3. Align the sponsor and the client system

Sponsors will always have an agenda that is distinct from their client, even if that person is a member of the client system. So don’t get caught playing messenger between sponsor and client as this is a sure-fire way to lose the trust of the client system. Instead, spend some time with the sponsor and client together and help them find common ground based on the work to be done. In the event that the two parties are misaligned, go back to step one of this process and propose that the system which needs coaching is the sponsor and the client system together. Once the sponsor and client system are aligned, ask the client how they would like to report progress back to the sponsor. It’s not the job of the coach to report progress. In doing so, you'd be breaking client confidentiality.
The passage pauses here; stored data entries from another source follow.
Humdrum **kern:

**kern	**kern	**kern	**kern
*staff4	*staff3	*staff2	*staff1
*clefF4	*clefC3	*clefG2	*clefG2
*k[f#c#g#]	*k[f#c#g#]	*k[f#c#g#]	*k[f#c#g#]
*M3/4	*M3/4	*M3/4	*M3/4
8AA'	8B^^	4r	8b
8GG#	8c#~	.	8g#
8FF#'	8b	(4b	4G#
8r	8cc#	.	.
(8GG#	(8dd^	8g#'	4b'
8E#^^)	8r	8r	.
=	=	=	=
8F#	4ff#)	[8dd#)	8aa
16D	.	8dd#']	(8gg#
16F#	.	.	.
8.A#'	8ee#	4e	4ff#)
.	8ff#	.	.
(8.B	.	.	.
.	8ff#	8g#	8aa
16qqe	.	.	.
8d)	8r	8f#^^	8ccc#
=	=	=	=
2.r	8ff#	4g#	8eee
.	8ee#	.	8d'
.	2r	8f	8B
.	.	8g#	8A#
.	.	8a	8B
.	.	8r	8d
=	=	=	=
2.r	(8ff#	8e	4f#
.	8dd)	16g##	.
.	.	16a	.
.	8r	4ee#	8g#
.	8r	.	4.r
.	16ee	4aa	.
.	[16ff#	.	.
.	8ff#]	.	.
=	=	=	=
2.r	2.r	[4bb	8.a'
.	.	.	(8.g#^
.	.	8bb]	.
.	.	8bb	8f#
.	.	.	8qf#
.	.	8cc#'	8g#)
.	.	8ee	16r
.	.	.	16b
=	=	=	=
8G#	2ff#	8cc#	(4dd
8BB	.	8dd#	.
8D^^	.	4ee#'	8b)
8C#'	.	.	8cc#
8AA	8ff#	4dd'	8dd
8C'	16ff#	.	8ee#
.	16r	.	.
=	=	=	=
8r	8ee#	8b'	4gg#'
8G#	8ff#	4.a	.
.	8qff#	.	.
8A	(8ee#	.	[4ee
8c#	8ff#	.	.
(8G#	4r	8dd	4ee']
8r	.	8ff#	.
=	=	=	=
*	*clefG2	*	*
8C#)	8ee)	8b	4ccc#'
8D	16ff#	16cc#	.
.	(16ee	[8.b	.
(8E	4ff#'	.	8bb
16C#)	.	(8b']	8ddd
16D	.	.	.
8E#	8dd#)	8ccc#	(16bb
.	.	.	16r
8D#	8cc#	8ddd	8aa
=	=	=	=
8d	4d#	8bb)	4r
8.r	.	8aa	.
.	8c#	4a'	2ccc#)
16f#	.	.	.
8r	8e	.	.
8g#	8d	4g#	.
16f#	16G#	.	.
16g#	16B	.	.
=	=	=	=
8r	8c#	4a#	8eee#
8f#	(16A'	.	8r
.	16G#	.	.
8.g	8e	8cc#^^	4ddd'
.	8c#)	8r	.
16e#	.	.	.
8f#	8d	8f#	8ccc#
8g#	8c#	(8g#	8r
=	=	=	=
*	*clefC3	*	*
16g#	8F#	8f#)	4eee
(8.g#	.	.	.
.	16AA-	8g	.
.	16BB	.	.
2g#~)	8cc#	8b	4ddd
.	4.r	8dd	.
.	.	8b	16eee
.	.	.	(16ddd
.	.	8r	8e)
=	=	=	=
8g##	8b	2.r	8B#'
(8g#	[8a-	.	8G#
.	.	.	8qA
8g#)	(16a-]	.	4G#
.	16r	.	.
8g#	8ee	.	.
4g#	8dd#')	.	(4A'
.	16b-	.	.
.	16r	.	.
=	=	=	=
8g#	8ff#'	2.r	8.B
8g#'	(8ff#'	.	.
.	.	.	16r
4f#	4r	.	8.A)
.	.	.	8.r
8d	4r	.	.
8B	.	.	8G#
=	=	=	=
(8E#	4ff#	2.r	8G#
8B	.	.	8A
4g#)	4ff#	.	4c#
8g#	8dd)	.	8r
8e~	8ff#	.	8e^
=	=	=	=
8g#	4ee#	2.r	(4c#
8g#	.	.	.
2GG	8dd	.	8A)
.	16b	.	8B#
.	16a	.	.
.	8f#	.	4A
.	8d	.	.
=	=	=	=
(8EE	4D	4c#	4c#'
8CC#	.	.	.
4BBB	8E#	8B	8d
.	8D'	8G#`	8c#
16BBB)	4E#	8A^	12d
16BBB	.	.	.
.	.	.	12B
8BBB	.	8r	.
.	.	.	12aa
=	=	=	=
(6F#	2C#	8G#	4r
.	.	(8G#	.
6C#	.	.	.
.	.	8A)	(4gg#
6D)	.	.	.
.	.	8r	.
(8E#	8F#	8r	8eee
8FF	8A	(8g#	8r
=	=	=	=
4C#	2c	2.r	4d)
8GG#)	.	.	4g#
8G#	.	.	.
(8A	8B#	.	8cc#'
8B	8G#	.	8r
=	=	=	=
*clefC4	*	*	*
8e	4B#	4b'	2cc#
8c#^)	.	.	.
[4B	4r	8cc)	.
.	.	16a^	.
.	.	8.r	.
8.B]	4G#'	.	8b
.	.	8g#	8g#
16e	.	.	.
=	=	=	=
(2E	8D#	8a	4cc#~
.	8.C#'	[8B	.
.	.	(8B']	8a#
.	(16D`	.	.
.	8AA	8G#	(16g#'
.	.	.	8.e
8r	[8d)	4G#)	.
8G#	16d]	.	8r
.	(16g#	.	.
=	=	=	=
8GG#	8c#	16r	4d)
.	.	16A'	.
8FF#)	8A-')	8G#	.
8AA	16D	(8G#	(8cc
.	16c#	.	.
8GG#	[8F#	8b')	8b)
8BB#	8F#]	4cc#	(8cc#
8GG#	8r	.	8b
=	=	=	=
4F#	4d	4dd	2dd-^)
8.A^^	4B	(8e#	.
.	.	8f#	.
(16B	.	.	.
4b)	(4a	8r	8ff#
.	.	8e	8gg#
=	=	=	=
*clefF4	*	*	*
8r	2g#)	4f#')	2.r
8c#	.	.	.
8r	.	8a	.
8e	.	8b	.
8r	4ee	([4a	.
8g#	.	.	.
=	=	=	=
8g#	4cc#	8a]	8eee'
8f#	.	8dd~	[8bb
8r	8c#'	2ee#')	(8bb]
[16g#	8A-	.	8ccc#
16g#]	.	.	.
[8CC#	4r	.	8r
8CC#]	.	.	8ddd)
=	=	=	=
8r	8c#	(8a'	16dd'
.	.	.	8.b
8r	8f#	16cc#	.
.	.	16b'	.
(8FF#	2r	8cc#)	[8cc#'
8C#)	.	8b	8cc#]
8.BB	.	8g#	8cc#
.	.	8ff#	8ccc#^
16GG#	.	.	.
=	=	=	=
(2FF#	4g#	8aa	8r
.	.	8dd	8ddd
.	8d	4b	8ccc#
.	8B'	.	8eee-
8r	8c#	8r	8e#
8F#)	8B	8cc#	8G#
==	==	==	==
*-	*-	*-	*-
Instead, the types of things that you might report back to the sponsor are the number of sessions run, client attendance, and an aggregate score (such as with the Likert scale) on how the client feels the engagement went.

Ethics check before continuing onto step 4: ask yourself, “who’s agenda am I serving: the sponsor’s, a leader’s, my own or the client’s?” If the answer is anything other than “the client’s,” then head back up to step one and start again.

4. Ask for permission 

Explain to the client system how coaching works and then explicitly ask them for permission to work with them. If they say no or not now - great! There are plenty of other people out there that need your help. Go and focus on one of them in the meantime. Fail fast and prioritize your time by the impact you can have.
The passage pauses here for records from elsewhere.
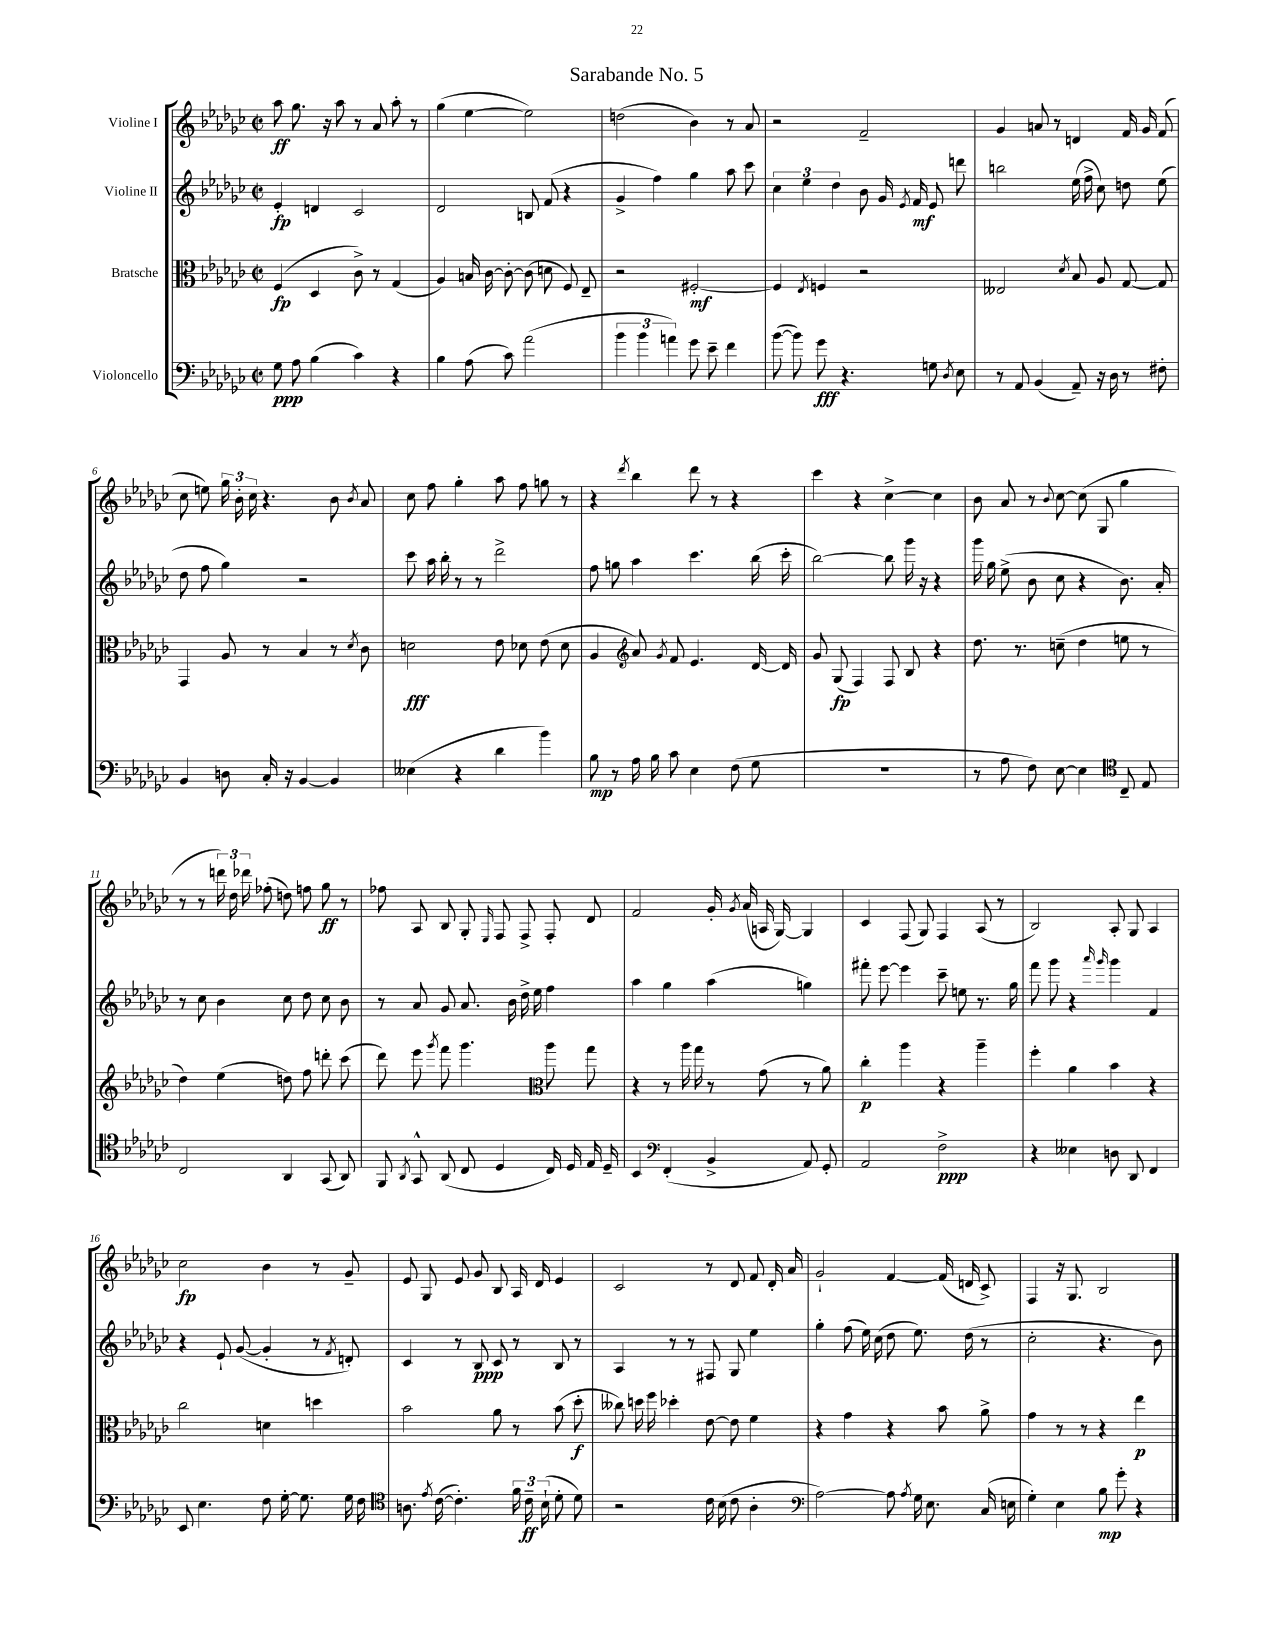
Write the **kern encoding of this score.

**kern	**kern	**kern	**kern
*staff4	*staff3	*staff2	*staff1
*clefF4	*clefC3	*clefG2	*clefG2
*k[b-e-a-d-g-c-]	*k[b-e-a-d-g-c-]	*k[b-e-a-d-g-c-]	*k[b-e-a-d-g-c-]
*M2/2	*M2/2	*M2/2	*M2/2
*met(c|)	*met(c|)	*met(c|)	*met(c|)
8G-	(4F	4e-'	8aa-
8A-	.	.	8.gg-
(4B-	4D-	4d	.
.	.	.	16r
.	.	.	8aa-
4c-)	8c-^)	2c-	8r
.	8r	.	8a-
4r	(4G-	.	8aa-'
.	.	.	8r
=	=	=	=
4B-	4A-)	2d-	(4gg-
(8A-	16B	.	[4ee-
.	[16c-	.	.
8c-)	8c-'_	.	.
(2a-	(8c-]	8B	2ee-])
.	8d	(8f	.
.	8F)	4r	.
.	8E-~	.	.
=	=	=	=
6b-	2r	4g-^	(2dd
6b-	.	.	.
.	.	4ff)	.
6a)	.	.	.
8g-	[2F#'	4gg-	4b-)
8e-~	.	.	.
4f	.	8aa-	8r
.	.	8ccc-	8a-
=	=	=	=
([8b-	4F#]	6cc-	2r
8b-])	.	.	.
.	.	6ee-	.
.	8qE-	.	.
8g-	4F	.	.
.	.	6dd-	.
4.r	.	.	.
.	2r	8b-	2f~
.	.	16g-	.
.	.	8qe-	.
.	.	16f	.
8G	.	8e-	.
8qD-	.	.	.
8E-	.	8ddd	.
=	=	=	=
8r	2E--	2bb	4g-
8AA-	.	.	.
(4BB-	.	.	8a
.	.	.	8r
.	8qd-	.	.
8AA-~)	8B-	(16ee-	4d
.	.	16ff^	.
16r	8A-	8cc-)	.
16D-	.	.	.
8r	[8G-	8dd	16f
.	.	.	16g-
8F#'	8G-]	(8ee-	(8f
=	=	=	=
4BB-	4GG-	8dd-	8cc-
.	.	8ff	8ee)
8D	8A-	4gg-)	24gg-
.	.	.	24b-'
.	.	.	24cc-
16C-'	8r	.	4.r
16r	.	.	.
[4BB-	4B-	2r	.
4BB-]	8r	.	8b-
.	8qd-	.	8qb-
.	8c-	.	8a-
=	=	=	=
(4E--	2d	8ccc-	8cc-
.	.	16aa-	8ff
.	.	16bb-'	.
4r	.	8r	4gg-'
.	.	8r	.
4d-	8e-	2ddd-^	8aa-
.	8d-	.	8ff
4b-)	(8e-	.	8gg
.	8d-	.	8r
=	=	=	=
8B-	4A-	8ff	4r
8r	.	8gg	.
*	*clefG2	*	*
.	.	.	8qddd-
16A-	8a-)	4aa-	4bb-
16B-	.	.	.
.	8qg-	.	.
8c-	8f	.	.
4E-	4.e-	4.ccc-	8ddd-
.	.	.	8r
(8F	.	.	4r
8G-	[16d-	(16bb-	.
.	16d-]	16ccc-'	.
=	=	=	=
1r	8g-	[2bb-)	4ccc-
.	(8G-	.	.
.	4F)	.	4r
.	8F	8bb-]	[4cc-^
.	8B-	16ggg-	.
.	.	16r	.
.	4r	4r	4cc-]
=	=	=	=
8r	8.dd-	16ggg-	8b-
.	.	16gg-	.
8A-	.	(8ee-^	8a-
.	8.r	.	.
8F)	.	8b-	8r
.	.	.	8qqb-
[8E-	(8cc~	8cc-	[8cc-
4E-]	4dd-	4r	(8cc-]
.	.	.	8G-
*clefC4	*	*	*
8C-~	8ee	8.b-)	4gg-
8E-	8r	.	.
.	.	16a-'	.
=	=	=	=
2C-	4dd-)	8r	8r
.	.	8cc-	8r
.	(4ee-	4b-	24ddd)
.	.	.	24dd-
.	.	.	24ddd-
.	.	.	(8ff-'
4AA-	8dd)	8cc-	8dd)
.	8ff	8dd-	8ff
(8GG-	8ddd'	8cc-	8gg-
8AA-)	(8ccc-	8b-	8r
=	=	=	=
8FF	8ddd-)	8r	8ff-
8qAA-	.	.	.
8GG-^^	8eee-	8a-	8A-
.	8qggg-	.	.
(8AA-	8fff	8g-	8B-
8C-	4.ggg-	8.a-	8G-'
.	.	.	16qqE-
4D-	.	.	8F
.	.	16b-	.
.	.	16dd-^	8F^
.	.	16ee-	.
*	*clefC3	*	*
16C-)	8aa-	4ff	8F'
16D-	.	.	.
16E-	8gg-	.	8d-
16D-~	.	.	.
=	=	=	=
4BB-	4r	4aa-	2f
*clefF4	*	*	*
(4FF'	8r	4gg-	.
.	16aa-	.	.
.	16gg-	.	.
4BB-^	8r	(4aa-	16g-'
.	.	.	8qg-
.	.	.	(16a-
.	(8g-	.	16A
.	.	.	[16G-)
8AA-)	8r	4gg)	4G-]
8GG-'	8a-)	.	.
=	=	=	=
2AA-	4cc-'	8fff#'	4c-
.	.	[8eee-	.
.	4aa-	4eee-]	(8F
.	.	.	8G-)
2F^	4r	8ccc-~	4F
.	.	8ee	.
.	4aa-~	8.r	(8A-
.	.	.	8r
.	.	16gg-	.
=	=	=	=
4r	4ff'	8fff	2B-)
.	.	8ggg-	.
4E--	4a-	4r	.
.	.	16qqaaa-	.
.	.	16qqggg-	.
8D	4b-	4ggg-	8A-'
8DD-	.	.	8G-
4FF	4r	4f	4A-
=	=	=	=
8EE-	2cc-	4r	2cc-
4.E-	.	.	.
.	.	8e-`	.
.	.	([8g-	.
8F	4d	4g-']	4b-
[16G-'	.	.	.
8.G-]	.	.	.
.	4dd	8r	8r
.	.	8qf	.
16G-	.	8d')	8g-~
16F	.	.	.
=	=	=	=
*clefC4	*	*	*
8.A	2b-	4c-	8e-
.	.	.	8G-
8qe-	.	.	.
([16c-	.	.	.
4.c-'])	.	8r	8e-
.	.	8B-	8g-
.	8a-	8c-	8B-
24f	8r	8r	16A-
24c-~	.	.	.
.	.	.	16d-
(24B-`	.	.	.
8d-'	(8b-	8B-	4e-
8d-)	8dd-'	8r	.
=	=	=	=
2r	8cc--)	4A-	2c-
.	16dd	.	.
.	16ff	.	.
.	4dd-'	8r	.
.	.	8r	.
16c-	[8e-	8F#	8r
(16B-	.	.	.
8c-	8e-]	8G-	8d-
4A-'	4f	4ee-	8f
.	.	.	16d-'
.	.	.	16a-
=	=	=	=
*clefF4	*	*	*
[2A-)	4r	4gg-'	2g-`
.	4g-	(8ff	.
.	.	16ee-)	.
.	.	(16cc-	.
8A-]	4r	8dd-	[4f
8qA-	.	.	.
16G-	.	8.ee-)	.
8.E-	.	.	.
.	8b-	.	(16f]
.	.	(16dd-	16d
(16C-	8a-^	8r	8c-^)
16E	.	.	.
=	=	=	=
4G-')	4g-	2cc-'	4F
4E-	8r	.	16r
.	.	.	8.G-
.	8r	.	.
8B-	4r	4.r	2B-
8g-'	.	.	.
4r	4ee-	.	.
.	.	8b-)	.
==	==	==	==
*-	*-	*-	*-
5. Create a coaching agreement

The next step in systems entry is creating a formal written agreement with the team. Include key logistical items like goals for the engagement, start and end dates, confidentiality, and how client information will be stored and shared. Include details such as how clients want to show up with each other throughout the coaching engagement, how they want to engage with each other when things get difficult, what they need from you and what you need from them for the client to get the most out of the engagement. Make sure everyone in the client system is present for this step, or it doesn’t count, even if the client system is very large. Co-create accountability by asking the client system what each person will be responsible for. Store this agreement somewhere that both you and the client can access.
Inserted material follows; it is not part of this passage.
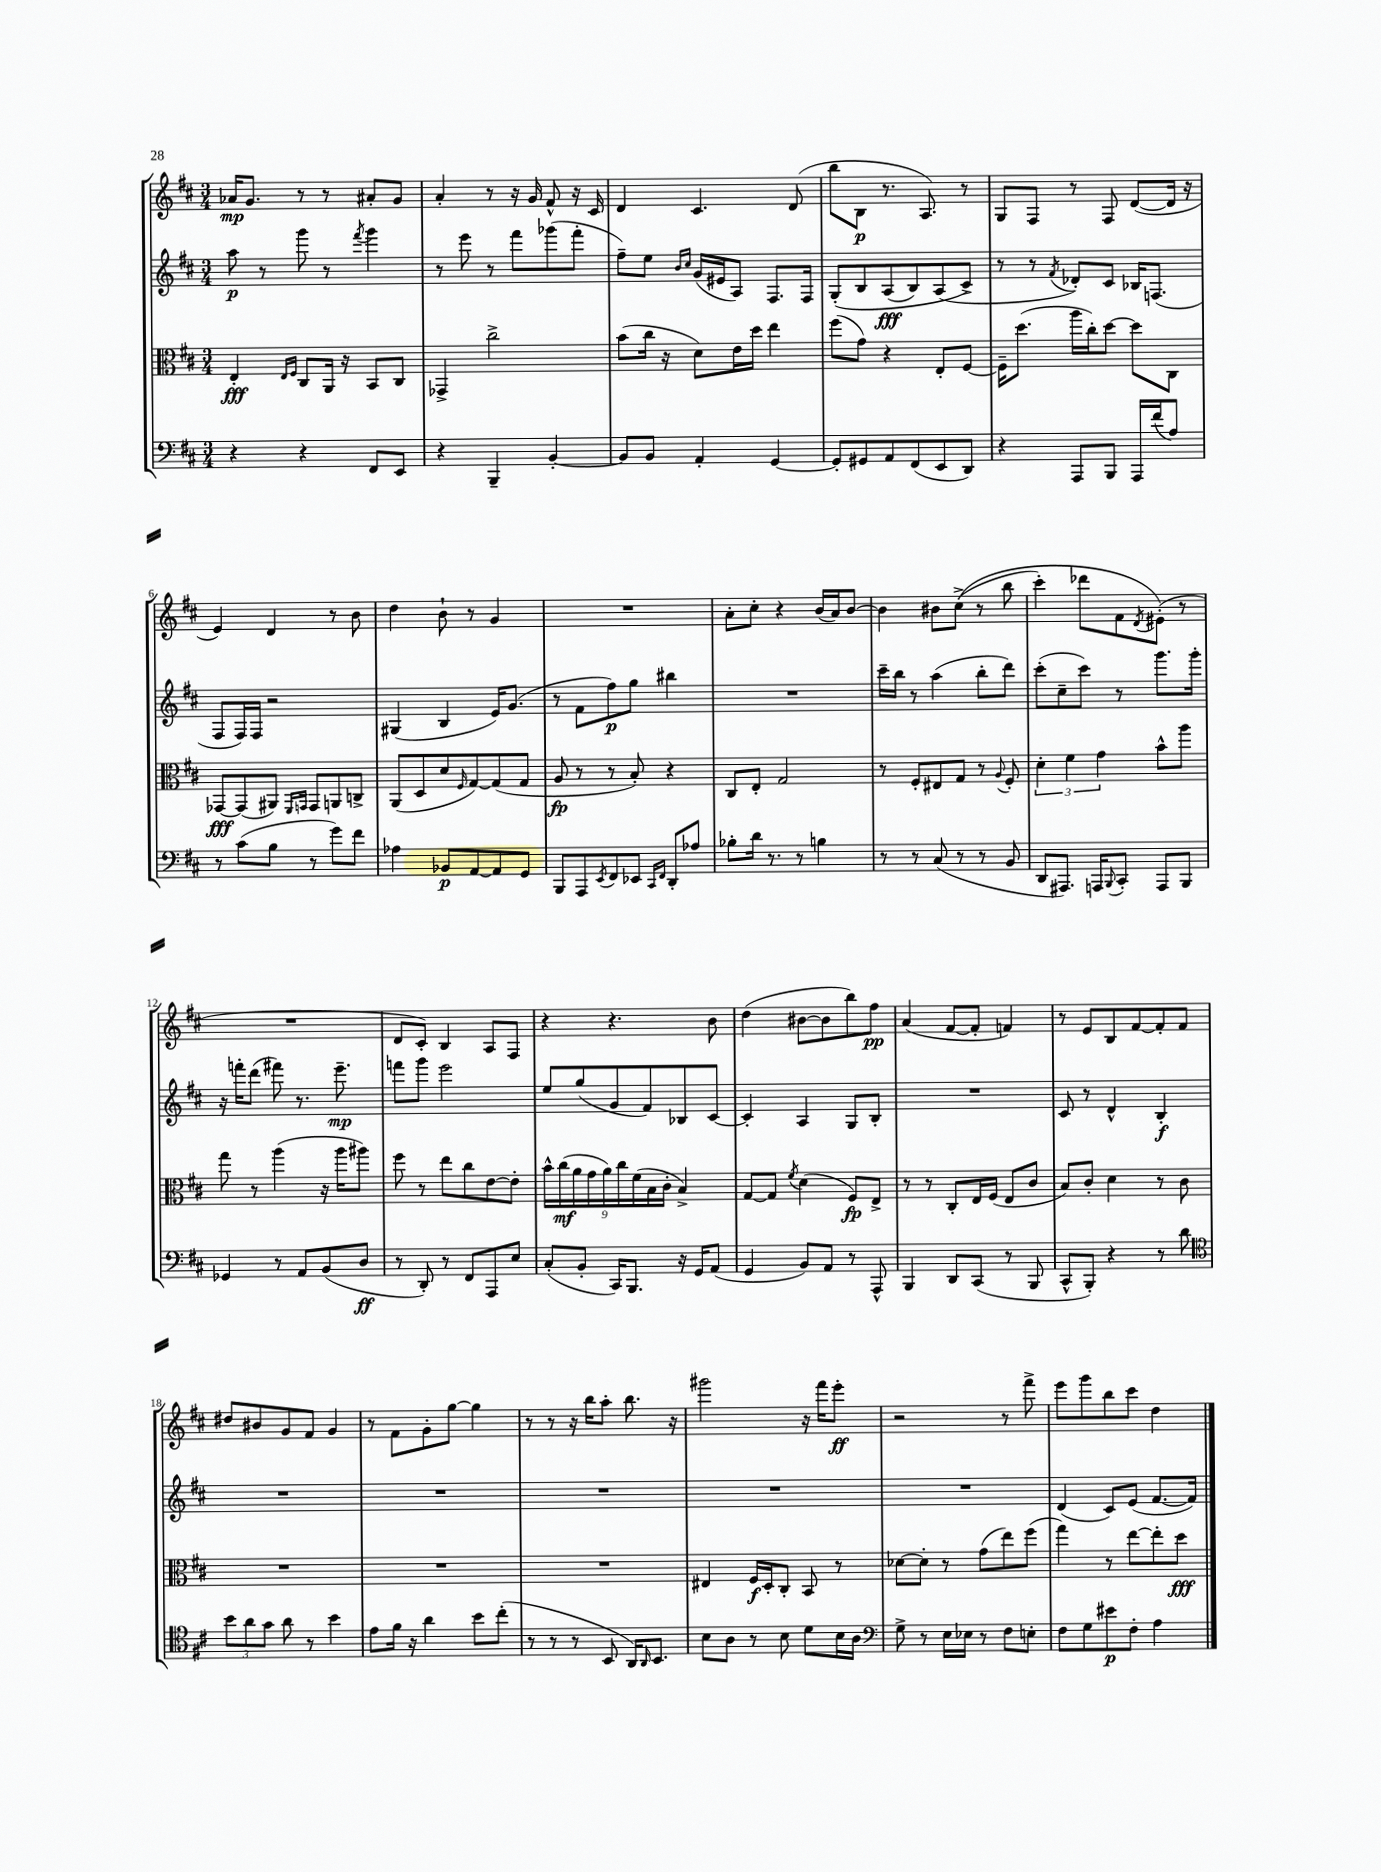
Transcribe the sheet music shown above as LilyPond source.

Ethics check: Beware of engaging with individual members of a system that you're coaching. This creates a conflict of interest because we have a natural tendency to represent the individual agenda over that of the client system that we're coaching. We call this being "co-opted" by the individual. To avoid this, be sure to include a "no secrets" clause in your coaching agreement with the client system, stating that all information brought to you by individuals belongs to the system and will be shared back openly with the full system.

6. Self-Assessment

Gather data you can mirror back to the system by facilitating a self-assessment. You may include a period of observation, surveys, full system interviews and one-on-one interviews. Remember to let the system self-assess. A therapist assesses and diagnoses, while a coach creates awareness. 

7. Coaching Plan

Based on the information gathered in the self-assessment, create a coaching plan and present it back to the team. Include the number of sessions, timeframe and topics that you’re likely to cover. Increase buy-in for the plan by co-creating it together with the client system.

Have you included all seven steps at the start of your systems coaching engagements? It’s not too late to start. Which ones will you experiment with next?